Mike was circling the table now, punching his right fist into the palm of his left hand.

“We’ve got to get to Eddy Forbes, Coop. You talk to the feds on Monday,” Mike said. “What else did he tell you, Bea?”

“Of course, my angle was selfish, too. I asked about the map because I wanted to get it back from the family. Have it here, where it belonged,” the librarian said. “Eddy told me that for most of her life, Minerva had kept the atlas in her father’s library. She had no use for it, and no real idea of its value. Then, shortly before his arrest, Eddy Forbes reintroduced her to Alger Herrick, who offered to pay her dearly for the atlas, not withstanding its clouded provenance.”

“For a reason?”

“Herrick’s collection is heavy on Ptolemy,” Bea said. “He’s got the most important library of maps in private hands, now that Lord Wardington is gone.”

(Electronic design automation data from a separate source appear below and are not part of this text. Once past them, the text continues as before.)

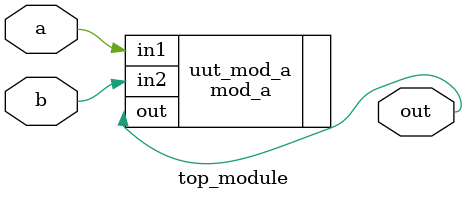
<source format=v>
module top_module ( input a, input b, output out );
    mod_a uut_mod_a (.in1(a),.in2(b),.out(out));
endmodule

</source>
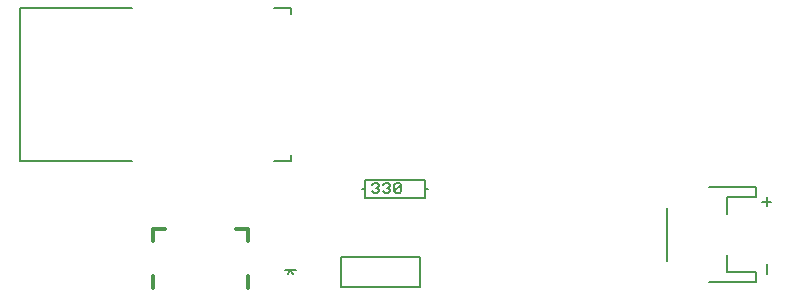
<source format=gto>
G75*
%MOIN*%
%OFA0B0*%
%FSLAX25Y25*%
%IPPOS*%
%LPD*%
%AMOC8*
5,1,8,0,0,1.08239X$1,22.5*
%
%ADD10C,0.00500*%
%ADD11C,0.00700*%
%ADD12C,0.00800*%
%ADD13C,0.00600*%
%ADD14C,0.01200*%
D10*
X0002969Y0055756D02*
X0002969Y0106937D01*
X0040370Y0106937D01*
X0087614Y0106937D02*
X0093520Y0106937D01*
X0093520Y0104969D01*
X0093520Y0057724D02*
X0093520Y0055756D01*
X0087614Y0055756D01*
X0040370Y0055756D02*
X0002969Y0055756D01*
X0218933Y0040205D02*
X0218933Y0022488D01*
X0232713Y0015598D02*
X0248461Y0015598D01*
X0248461Y0018945D01*
X0238618Y0018945D01*
X0238618Y0024457D01*
X0238618Y0038236D02*
X0238618Y0043748D01*
X0248461Y0043748D01*
X0248461Y0047094D01*
X0232713Y0047094D01*
D11*
X0250307Y0042331D02*
X0253577Y0042331D01*
X0251942Y0040696D02*
X0251942Y0043966D01*
X0251942Y0021466D02*
X0251942Y0018196D01*
D12*
X0139244Y0046346D02*
X0138244Y0046346D01*
X0138244Y0043346D01*
X0118244Y0043346D01*
X0118244Y0046346D01*
X0117244Y0046346D01*
X0118244Y0046346D02*
X0118244Y0049346D01*
X0138244Y0049346D01*
X0138244Y0046346D01*
X0136433Y0023965D02*
X0110055Y0023965D01*
X0110055Y0013728D01*
X0136433Y0013728D01*
X0136433Y0023965D01*
X0095055Y0019516D02*
X0093244Y0019516D01*
X0094165Y0018295D01*
X0093244Y0019516D02*
X0091433Y0019516D01*
X0092384Y0018295D02*
X0093144Y0019455D01*
D13*
X0120544Y0045714D02*
X0121111Y0045146D01*
X0122246Y0045146D01*
X0122813Y0045714D01*
X0122813Y0046281D01*
X0122246Y0046848D01*
X0121678Y0046848D01*
X0122246Y0046848D02*
X0122813Y0047415D01*
X0122813Y0047982D01*
X0122246Y0048549D01*
X0121111Y0048549D01*
X0120544Y0047982D01*
X0124227Y0047982D02*
X0124794Y0048549D01*
X0125929Y0048549D01*
X0126496Y0047982D01*
X0126496Y0047415D01*
X0125929Y0046848D01*
X0126496Y0046281D01*
X0126496Y0045714D01*
X0125929Y0045146D01*
X0124794Y0045146D01*
X0124227Y0045714D01*
X0125362Y0046848D02*
X0125929Y0046848D01*
X0127910Y0045714D02*
X0127910Y0047982D01*
X0128478Y0048549D01*
X0129612Y0048549D01*
X0130179Y0047982D01*
X0127910Y0045714D01*
X0128478Y0045146D01*
X0129612Y0045146D01*
X0130179Y0045714D01*
X0130179Y0047982D01*
D14*
X0047496Y0017409D02*
X0047496Y0013472D01*
X0078992Y0013472D02*
X0078992Y0017409D01*
X0078992Y0029220D02*
X0078992Y0033157D01*
X0075055Y0033157D01*
X0051433Y0033157D02*
X0047496Y0033157D01*
X0047524Y0033086D02*
X0047524Y0029220D01*
X0047496Y0029220D01*
M02*

</source>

“Yes, he told us about his Bologna Ptolemy,” I said. “But Herrick also said Minerva dabbled in maps. Why wouldn’t she have wanted to hold on to it?”

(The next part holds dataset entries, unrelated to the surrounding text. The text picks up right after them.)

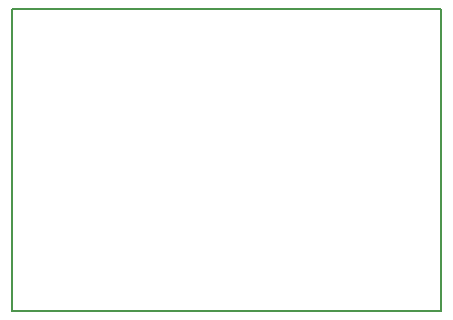
<source format=gm1>
G04 MADE WITH FRITZING*
G04 WWW.FRITZING.ORG*
G04 DOUBLE SIDED*
G04 HOLES PLATED*
G04 CONTOUR ON CENTER OF CONTOUR VECTOR*
%ASAXBY*%
%FSLAX23Y23*%
%MOIN*%
%OFA0B0*%
%SFA1.0B1.0*%
%ADD10R,1.438050X1.015570*%
%ADD11C,0.008000*%
%ADD10C,0.008*%
%LNCONTOUR*%
G90*
G70*
G54D10*
G54D11*
X11Y1004D02*
X1441Y1004D01*
X1441Y-3D01*
X11Y-3D01*
X11Y1004D01*
D02*
G04 End of contour*
M02*
</source>
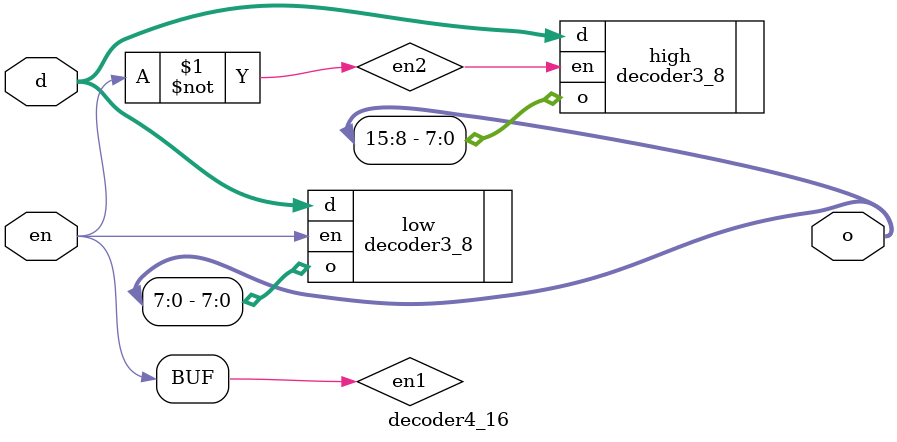
<source format=v>
`timescale 1ns / 1ps

module decoder4_16(
    input [2:0] d,
    input en,
    output [15:0] o
);
    wire en1, en2;
    assign en1 = en;
    assign en2 = ~en;
    
    decoder3_8 low(.en(en1), .d(d), .o(o[7:0]));
    decoder3_8 high(.en(en2), .d(d), .o(o[15:8]));

endmodule
</source>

“If you ask me, you’re making too much of the fact that Alger Herrick was after that book. It’s much more like the rivalry between the Red Sox and the Yankees,” Bea said. “Herrick’s a Ptolemy guy. He’s been trying to corner the market on all the great editions of that work.”

“And Minerva?” I asked.

“Strictly Mercator,” Bea said, handing the book back to Mike to reshelve.

“Sorry? I don’t get what you mean.”

“Mercator was one of the greatest sixteenth-century geographers, Alex. Mercator maps? Every schoolkid knows them.”

“Sure,” I said, recalling the famous images of the cylindrical projection maps, with parallels and meridians and perpendicular chartings all neatly aligned.